> **TEXT PROVIDED**:
CHARLOTTE, N.C. -- The NFL is in the midst of a feeding frenzy in terms of trading for established quarterbacks.
The Detroit Lions swapped Matthew Stafford for the Los Angeles Rams' Jared Goff, a pair of future first-round picks and a third-rounder this year, and the Philadelphia Eagles traded Carson Wentz to the Indianapolis Colts for a third-round pick this year and a conditional 2022 second-round pick that could turn into a first-rounder.
The Carolina Panthers would be among many teams interested.
Watson, who is 25 years old and proven, is at a different talent level than other quarterbacks -- such as the Bears' Mitchell Trubisky and Nick Foles, the 49ers' Jimmy Garoppolo, the Jets' Sam Darnold and the Raiders' Derek Carr -- who have been the subject of trade rumors.
The Panthers went 4-11 with Teddy Bridgewater as the starter in 2020. He was 0-8 in games in which he had a chance to win or tie on the final possession. That the team was willing to offer the No. 8 pick in this year's draft, a fifth-rounder and Bridgewater for Stafford is evidence they are ready to move on from the three-year, $63 million deal Bridgewater signed a year ago.
But the frenzy isn't simply because the Panthers and other teams searching for a franchise quarterback saw perennial cellar-dweller Tampa Bay win this year's Super Bowl with Tom Brady. It's because using a first-round pick on a quarterback to get to the so-called "promised land" is a huge leap of faith.
It doesn't guarantee you'll get close.

> **RECORDS SUPPLIED**:

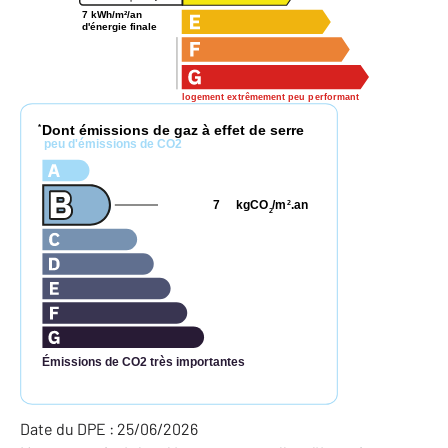
7 kWh/m²/an
d'énergie finale
logement extrêmement peu performant
Dont émissions de gaz à effet de serre
*
peu d'émissions de CO2
7
kgCO
/m
.an
2
2
Émissions de CO2 très importantes
Date du DPE : 25/06/2026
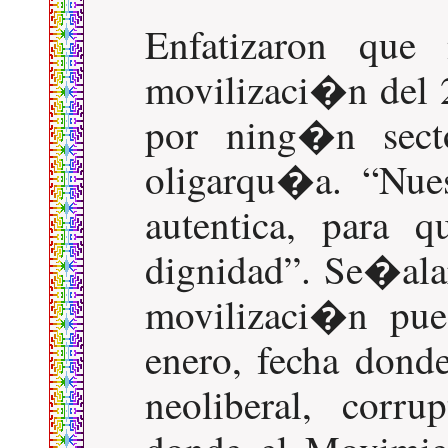
Enfatizaron que
movilizaci�n del 
por ning�n sect
oligarqu�a.
Nue
autentica, para 
dignidad
. Se�alar
movilizaci�n pue
enero, fecha dond
neoliberal, corr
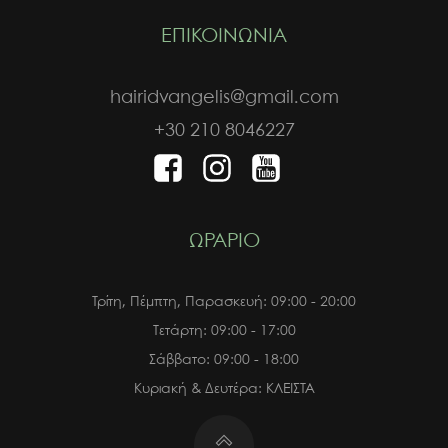
ΕΠΙΚΟΙΝΩΝΙΑ
hairidvangelis@gmail.com
+30 210 8046227
ΩΡΑΡΙΟ
Τρίτη, Πέμπτη, Παρασκευή: 09:00 - 20:00
Τετάρτη: 09:00 - 17:00
Σάββατο: 09:00 - 18:00
Κυριακή & Δευτέρα: ΚΛΕΙΣΤΑ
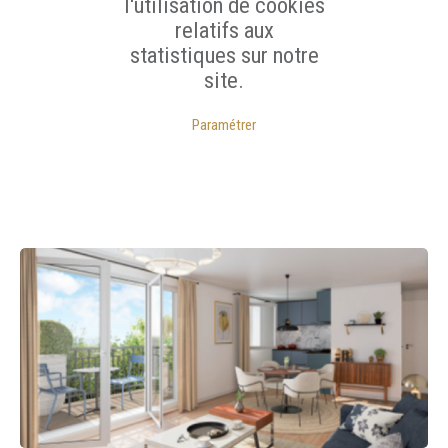
l'utilisation de cookies
relatifs aux
statistiques sur notre
site.
Paramétrer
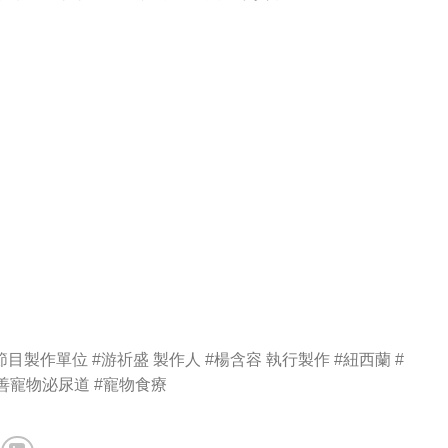
目製作單位 #游祈盛 製作人 #楊含容 執行製作 #紐西蘭 #
改善寵物泌尿道 #寵物食療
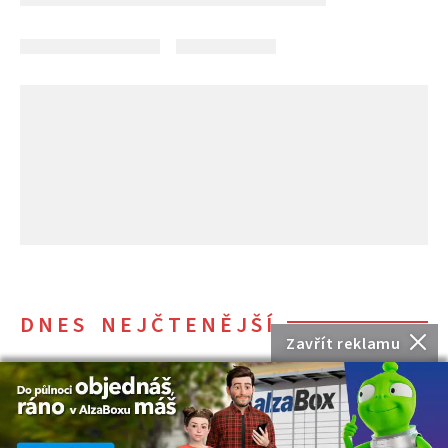
DNES NEJČTENĚJŠÍ
Zavřít reklamu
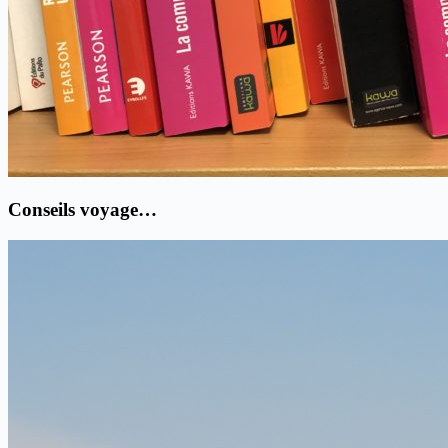
Conseils voyage…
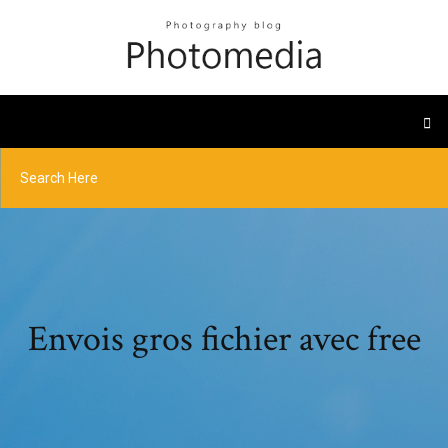
Envois gros fichier avec free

> **WRITTEN TASK A**: Output the part of the NFL quarterback article from "CHARLOTTE, N.C. -- The" to "many teams interested.".
> **WRITTEN TASK B**: Return the rows exactly as they appear, from the start of the rows through the line that contains "Κυριακή & Δευτέρα: ΚΛΕΙΣΤΑ", and leave the pictures out.
The NFL quarterback article and the rows have nothing to do with each other.

> **YOUR RESPONSE A**:
CHARLOTTE, N.C. -- The NFL is in the midst of a feeding frenzy in terms of trading for established quarterbacks.
The Detroit Lions swapped Matthew Stafford for the Los Angeles Rams' Jared Goff, a pair of future first-round picks and a third-rounder this year, and the Philadelphia Eagles traded Carson Wentz to the Indianapolis Colts for a third-round pick this year and a conditional 2022 second-round pick that could turn into a first-rounder.
The Carolina Panthers would be among many teams interested.

> **YOUR RESPONSE B**:
7 kWh/m²/an
d'énergie finale
logement extrêmement peu performant
Dont émissions de gaz à effet de serre
*
peu d'émissions de CO2
7
kgCO
/m
.an
2
2
Émissions de CO2 très importantes
Date du DPE : 25/06/2026
Enfatizaron que
movilizaci�n del 
por ning�n sect
oligarqu�a.
Nue
autentica, para 
dignidad
. Se�alar
movilizaci�n pue
enero, fecha dond
neoliberal, corr
ΕΠΙΚΟΙΝΩΝΙΑ
hairidvangelis@gmail.com
+30 210 8046227
ΩΡΑΡΙΟ
Τρίτη, Πέμπτη, Παρασκευή: 09:00 - 20:00
Τετάρτη: 09:00 - 17:00
Σάββατο: 09:00 - 18:00
Κυριακή & Δευτέρα: ΚΛΕΙΣΤΑ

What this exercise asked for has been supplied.